▸ TASK REQUIREMENTS: Render the listing from the line containing "Approximately how many" through the line containing "How many slices are in this pie chart?" as a JSON list of strings with one string per line. Omit blank lines and leave the pictures out.

▸ ENTRIES PROVIDED:
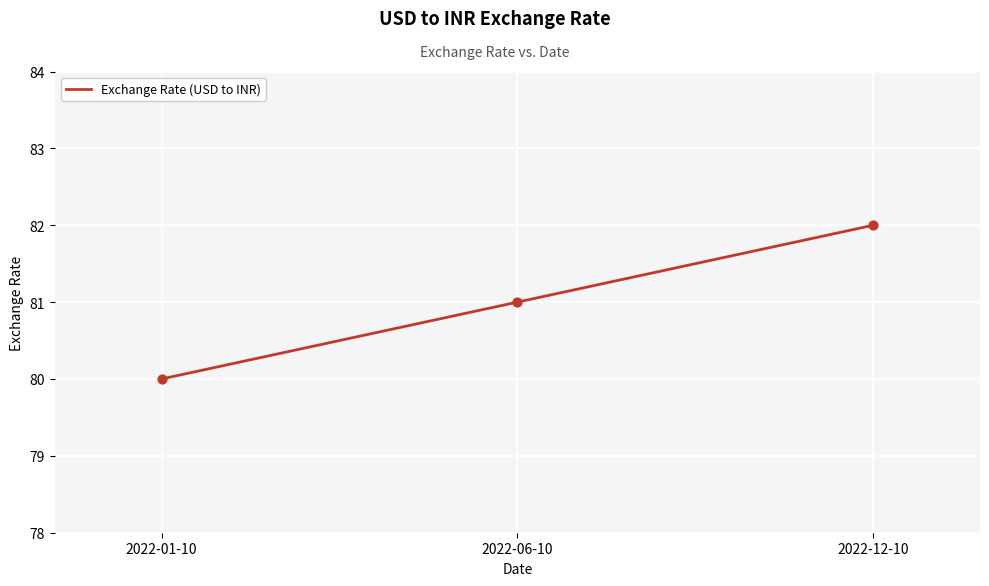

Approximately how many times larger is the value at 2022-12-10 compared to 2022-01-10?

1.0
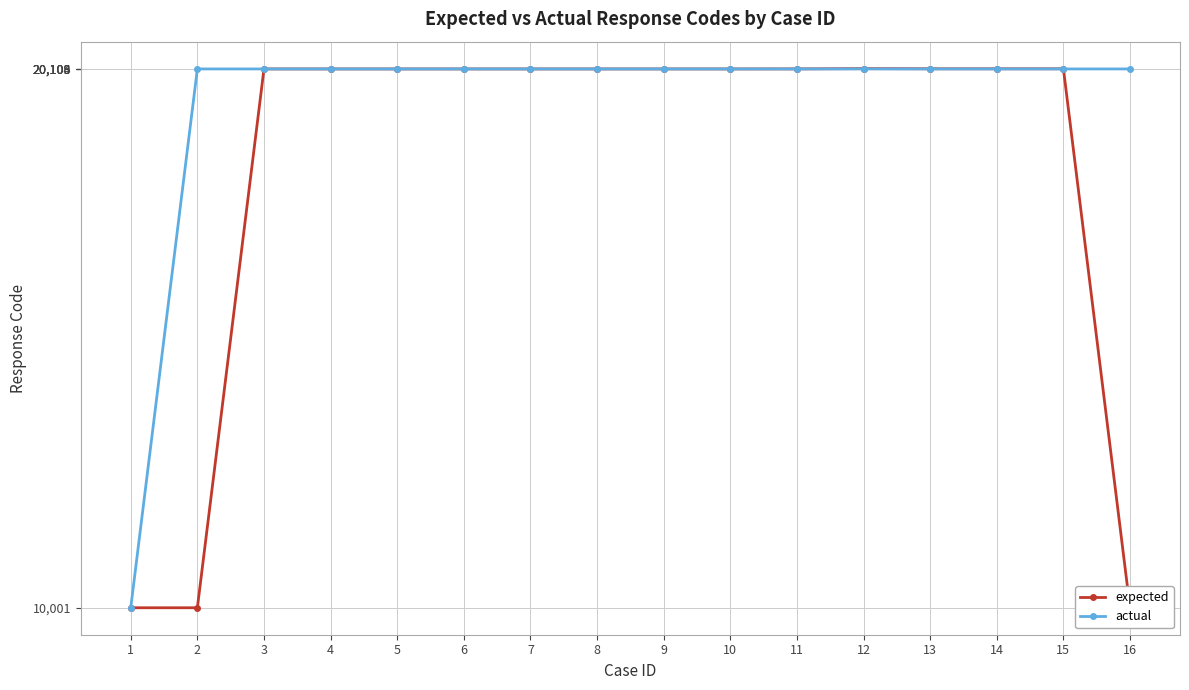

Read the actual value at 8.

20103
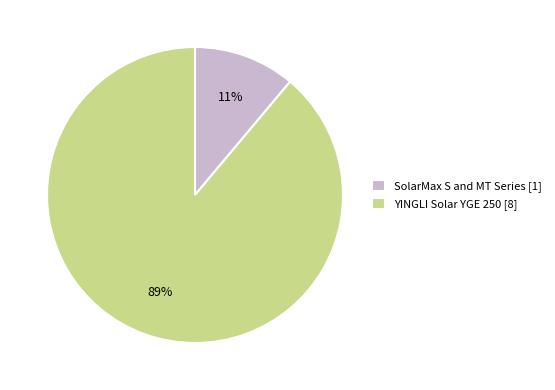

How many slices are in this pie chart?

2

==

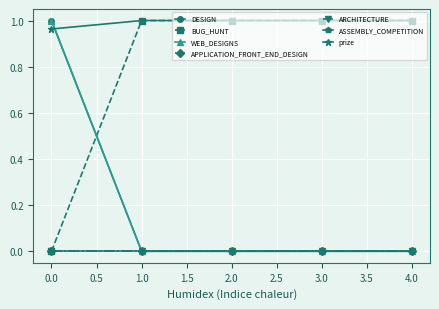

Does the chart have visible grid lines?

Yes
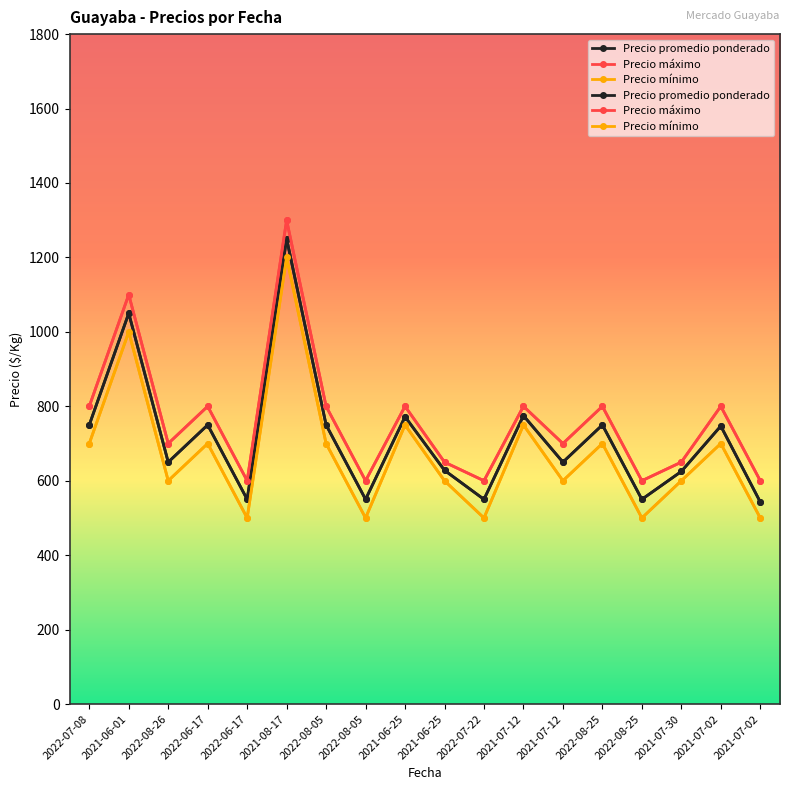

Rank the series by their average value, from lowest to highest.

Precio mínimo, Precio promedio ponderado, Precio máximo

---

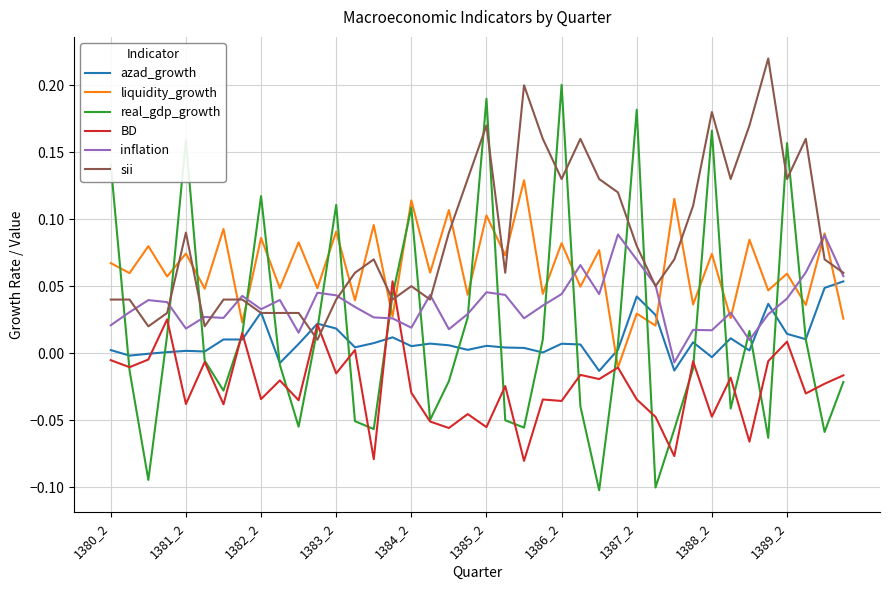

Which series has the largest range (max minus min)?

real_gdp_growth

▸ SOLUTION FOR THIS EXERCISE:
[
  "Approximately how many times larger is the value at 2022-12-10 compared to 2022-01-10?",
  "1.0",
  "Read the actual value at 8.",
  "20103",
  "How many slices are in this pie chart?"
]